Tavırsız kalmanın ve suskunluğun teorisini yapamazlar.
Bu gerçeği ve ruh halini anlamak için;’Atatürk’ün Bursa Nutku’ bir daha okunmalıdır.
Yaşamına sahip çıkan, bu konuda mücadele eden her türlü çalışmanın bu mücadeleye katkısı vardır.
Bizlere düşen görev bu mücadelenin başarıya ulaşmasına katkı sunmaktır.
Yoksa “olmaz, zamanı değildir, geçerliliği yoktur, vb “nedenler ile engel çıkarmak ya da umutsuzluk yaymak değil.
Yaşam değerlerimize sahip çıkmanın onurunu hep birlikte yaşayacağız.
Verdiğimiz her türlü mücadelenin bu sürece katkısı vardır.
Onu değersizleştirmeye çalışan anlayışları ve bunları savunan kişilerin, yaydıkları umutsuzlukları etkisizleştirmek; ‘birleşerek mücadele ederek kazanacağımız’ gerçeğini unutmadan “Altın’cı filo’yu” Kazdağları’ndan kovmak; elmamıza, kirazımıza, suyumuza sahip çıkmak için Çan Etili’deki miting de bir kez daha taleplerimizi haykıralım.
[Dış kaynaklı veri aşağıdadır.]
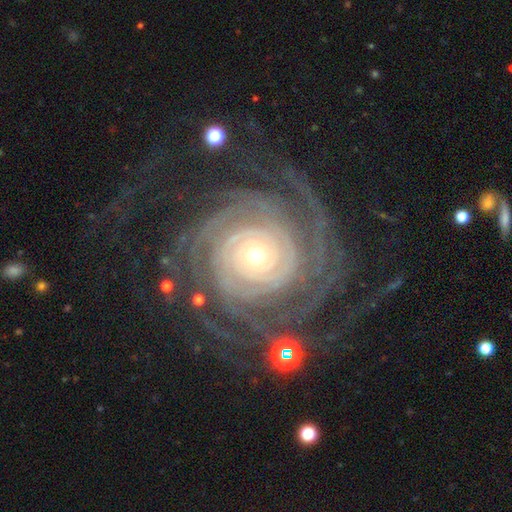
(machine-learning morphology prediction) Smooth or featured? Predicted: featured or disk (p=0.91). Edge-on disk? Predicted: no (p=0.97). Bar? Predicted: no (p=0.79). Spiral arms? Predicted: yes (p=0.98). Spiral winding? Predicted: tight (p=0.84). Spiral arm count? Predicted: more than 4 (p=0.26). Bulge size? Predicted: small (p=0.67). Merging? Predicted: none (p=0.69).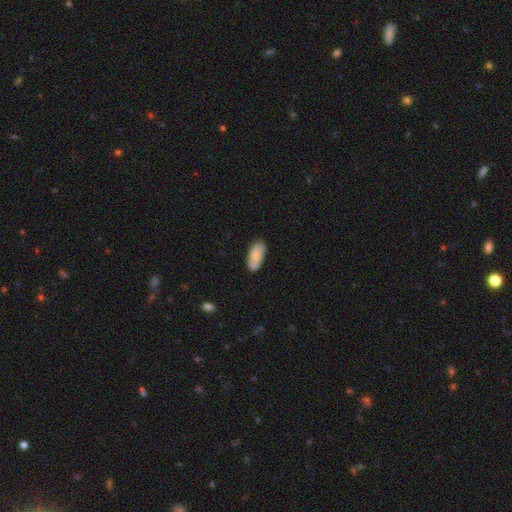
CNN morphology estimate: smooth 79%, featured or disk 15%, star or artifact 6%. Down the decision tree: how rounded — in between (90%); merging — none (79%).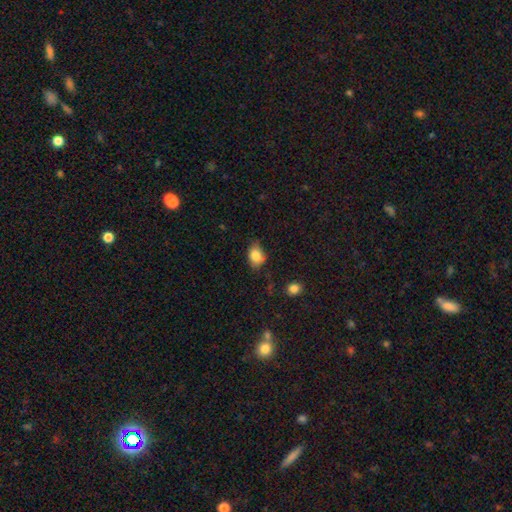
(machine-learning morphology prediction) A smooth galaxy with no disk features (83%) that is in between round and cigar-shaped (71%).

Vote fractions:
- Smooth or featured? smooth: 83% / star or artifact: 9% / featured or disk: 8%
- How rounded? in between: 71% / round: 28% / cigar-shaped: 1%
- Merging? none: 59% / minor disturbance: 32% / major disturbance: 7% / merger: 3%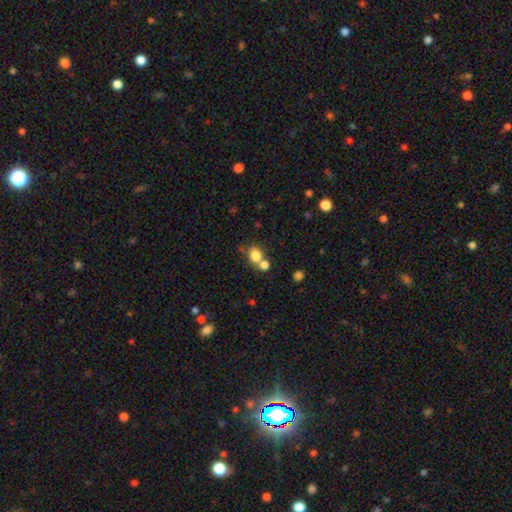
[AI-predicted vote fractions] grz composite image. It shows a smooth galaxy with no disk features (79%) that is round (64%). Merging: none (48%).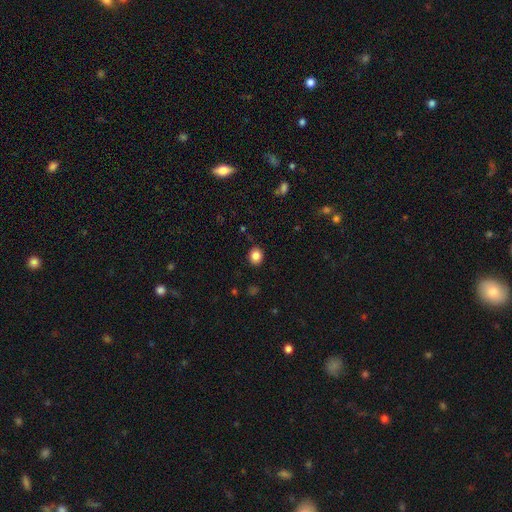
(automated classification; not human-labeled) Q: Smooth or featured?
A: smooth (86%); runner-up: star or artifact (10%)
Q: How rounded?
A: round (72%); runner-up: in between (27%)
Q: Merging?
A: none (90%); runner-up: minor disturbance (7%)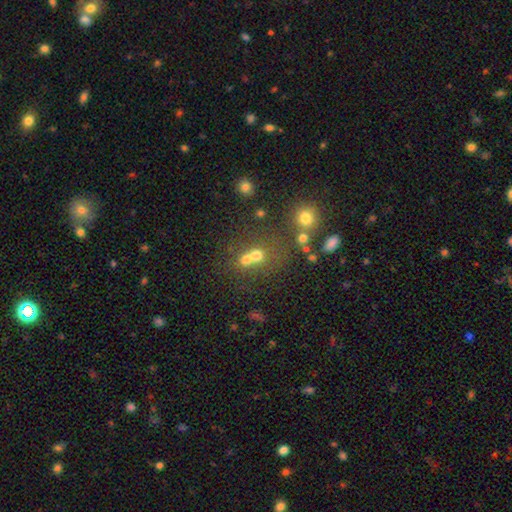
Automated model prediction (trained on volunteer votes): This is likely a smooth galaxy (63%). How rounded: likely round (74%). Merging: possibly merger (53%).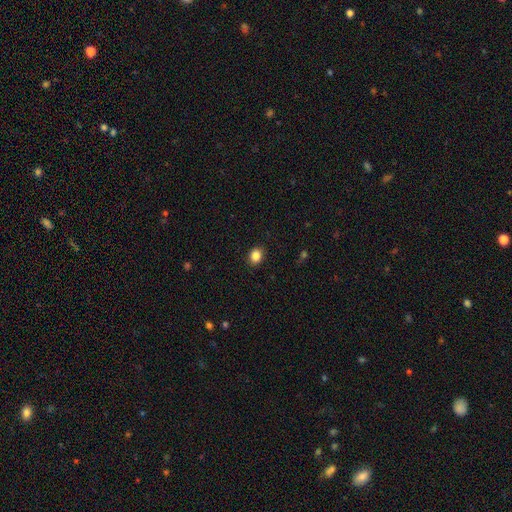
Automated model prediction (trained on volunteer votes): smooth 86%, star or artifact 10%, featured or disk 4%. Down the decision tree: how rounded — in between (50%, tied with round); merging — none (89%).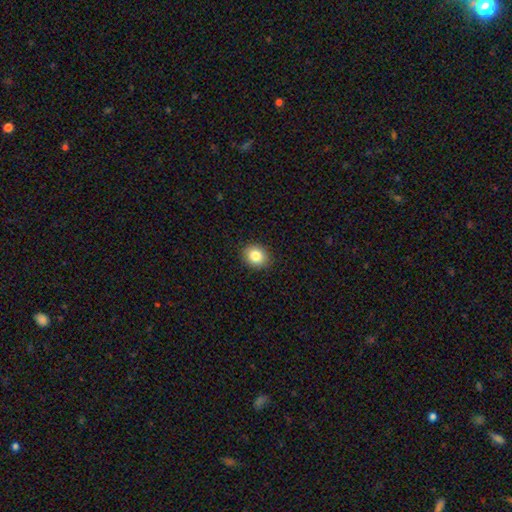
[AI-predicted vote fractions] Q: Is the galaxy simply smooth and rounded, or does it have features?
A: smooth — 84%.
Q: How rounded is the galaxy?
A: round — 69%.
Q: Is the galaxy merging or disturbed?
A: none — 90%.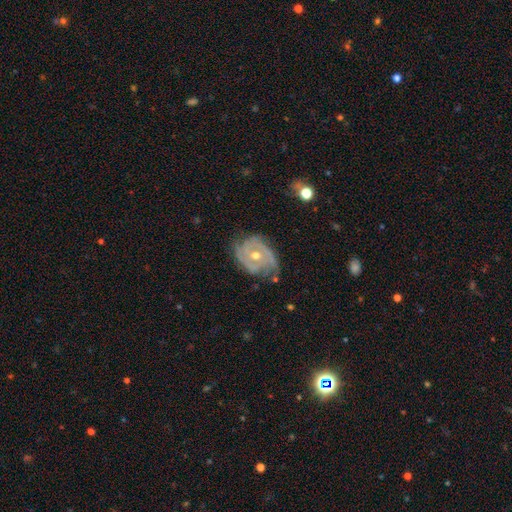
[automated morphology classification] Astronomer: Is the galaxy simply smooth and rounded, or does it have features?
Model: featured or disk — 86%.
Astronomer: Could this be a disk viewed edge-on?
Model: no — 97%.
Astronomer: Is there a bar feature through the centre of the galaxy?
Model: no — 72%.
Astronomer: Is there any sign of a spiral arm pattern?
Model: yes — 93%.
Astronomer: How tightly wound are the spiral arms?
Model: tight — 62%.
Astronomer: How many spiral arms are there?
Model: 2 — 33% (runner-up: 3, 30%).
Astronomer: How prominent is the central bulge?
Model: moderate — 63%.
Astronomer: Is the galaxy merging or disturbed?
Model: none — 65%.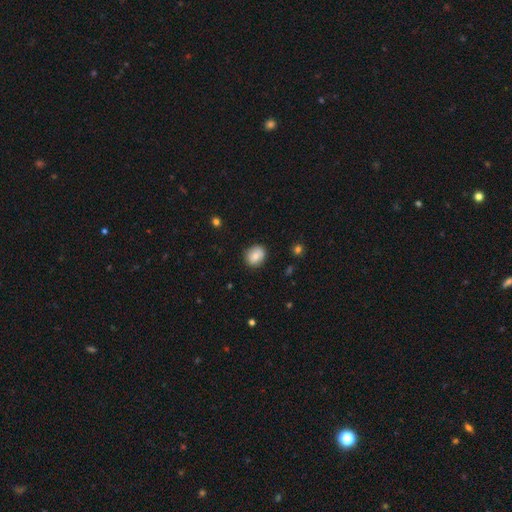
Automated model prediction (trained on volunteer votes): Smooth or featured: smooth — 77% (featured or disk — 14%)
How rounded: round — 62% (in between — 37%)
Merging: none — 81% (minor disturbance — 14%)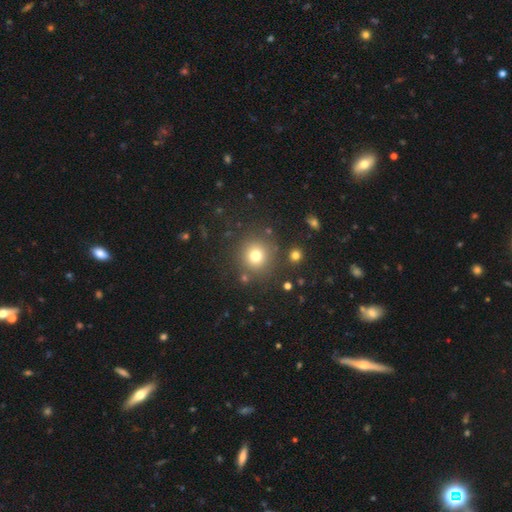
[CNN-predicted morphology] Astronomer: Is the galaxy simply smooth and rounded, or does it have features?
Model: smooth — 76%.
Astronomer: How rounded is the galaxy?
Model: round — 93%.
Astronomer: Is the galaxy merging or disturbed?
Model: none — 85%.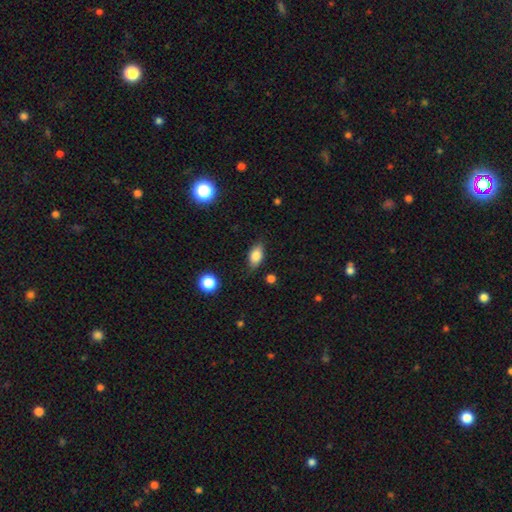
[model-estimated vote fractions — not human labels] This appears to be a smooth galaxy with no disk features (79%) that is in between round and cigar-shaped (86%). Merging: none (78%).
Haykıralım ki; Toronto Borsası`ndaki hisse senetleri ile milyon dolarlar kazanacakların çanlarına ot tıkayalım.
Elmamıza, kirazımıza, dağlarımıza, ormanlarımıza, suyumuza sahip çıkalım.
Bundan daha onurlu bir şey olabilir mi?
Şunu da unutmayalım ki; Kazdağları’ndaki bu saldırı, sistemin topyekun demokrasi ,özgürlükler,ve temel haklar konusundaki saldırılarının bir parçasıdır.
Kazdağları’ndaki bu haklı mücadeleyi bir şekilde susturmaya çalışanlar biat kültürüne bizlere layık görenlerdir.